1994 war übrigens ein typisches Cabernet-Jahr, also heiß und trocken. Im Vergleich zum ähnlichen Jahr 1992 war es nicht ganz so trocken, dafür aber heißer mit einem (mittlerweile wahrscheinlich schon wieder übertroffenen) Rekord an Tagen über 30°C.

Pinot blanc Auslese 1986
1986 ist österreichweit einer der meistgelobten Jahrgänge überhaupt. Den Weinbauern in Mörbisch machte allerdings ein Hagel knapp vor der Ernte in einigen Lagen einen dicken Strich durch die Rechnung. Ein trockener Herbst verhinderte zwar, daß die verletzten Beeren von Fäulnis befallen wurden, aber für die Erzeugung fruchtbetonter trockener Weine waren sie trotzdem nur noch bedingt zu verwenden.

Dafür schrumpften die betroffenen Beeren ohne Edelfäule ein, und der Zuckergehalt erreichte bald Ausleseniveau. Diese Entstehungsgeschichte macht unsere Pinot Auslese 1986 zu einem Unikat in der Betriebsgeschichte. In seiner Jugend war der Wein für eine Auslese außergewöhnlich fruchtbetont feingliedrig, und auch Mitte der 90er konnte er noch beeindrucken. Heute, nach 20 Jahren, dürfte aber seine beste Zeit schon vorbei sein.

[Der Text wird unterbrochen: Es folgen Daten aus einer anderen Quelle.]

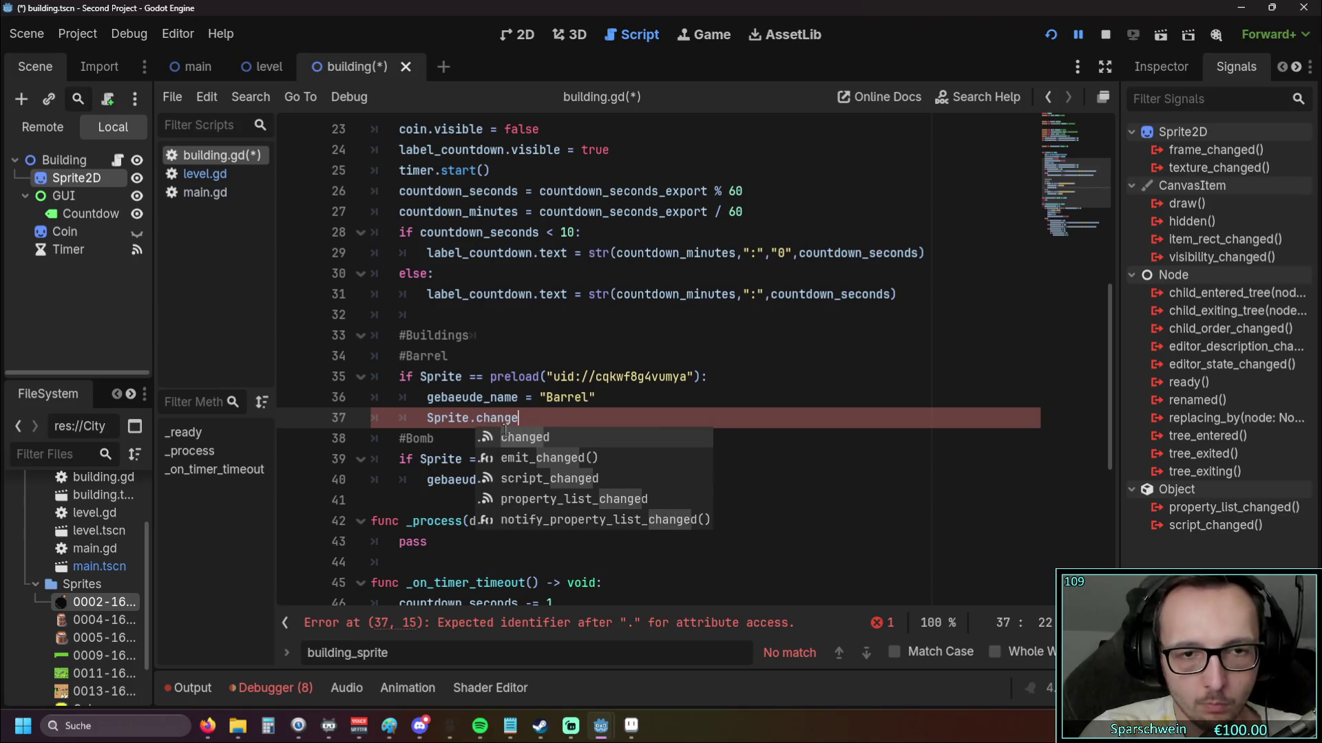
{"action": "key", "text": "BackSpace"}
{"action": "key", "text": "BackSpace"}
{"action": "key", "text": "BackSpace"}
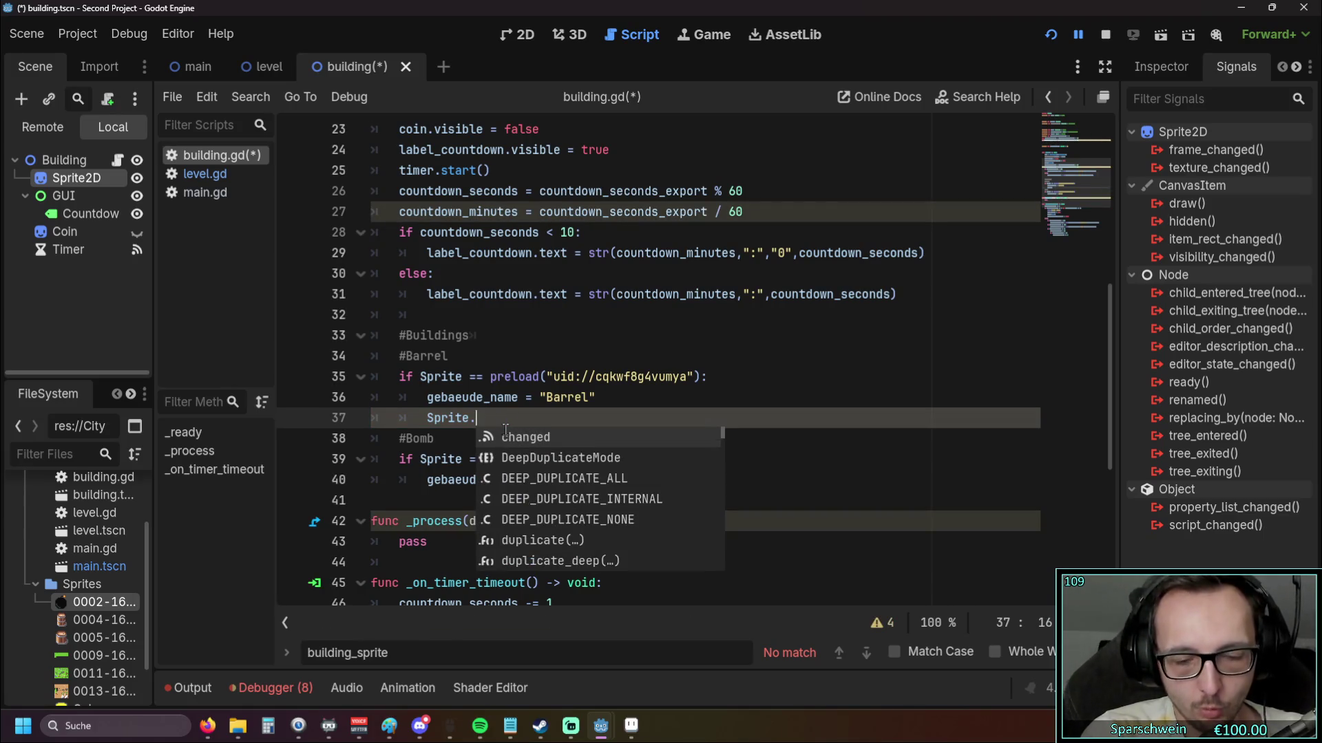
{"action": "type", "text": "spri"}
{"action": "key", "text": "BackSpace"}
{"action": "key", "text": "BackSpace"}
{"action": "key", "text": "BackSpace"}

Die verkostete Flasche zeigte sich schlank und eher müde, obwohl sie nicht vom Kork beeinträchtigt war (was bei dem Wein selten ist, denn in Sachen Korkgeschmack ist er unser einziges echtes Problemkind).

Welschriesling Trockenbeerenauslese 1981
Dieser bis dato hochgradigste Wein in unserem Betrieb hatte ein Mostgewicht von (eher geschätzten, denn die Skala endet bei 40) 42°KMW. Auch nach eineinhalb Jahren Gärung erreichte er nur einen sehr bescheidenen Alkoholgehalt, den wir nie analysieren ließen, weil er damals noch nicht auf den Etiketten angegeben werden mußte.

Honig, Karamel und eine schier unglaubliche Konzentration prägen diesen Wein, der zwar nicht mehr ganz jung, auf seine Art aber sehr zeitlos wirkt. Natürlich ist es spektakulär, so etwas zu verkosten. Und noch beeindruckender ist das beinahe unbegrenzte Potential solcher Weine. Aber, seien wir ehrlich, wirklich trinken kann bzw. tut man soetwas nicht. Weshalb wir solche Gradationen seither tunlichst vermeiden und „spätestens“ bei Zuckergraden von gut 30°KMW ernten. In diesem Bereich schafft die Hefe meist einen vernünftigen Alkoholgehalt, der die Weine von der Struktur her auch noch wie Wein schmecken läßt.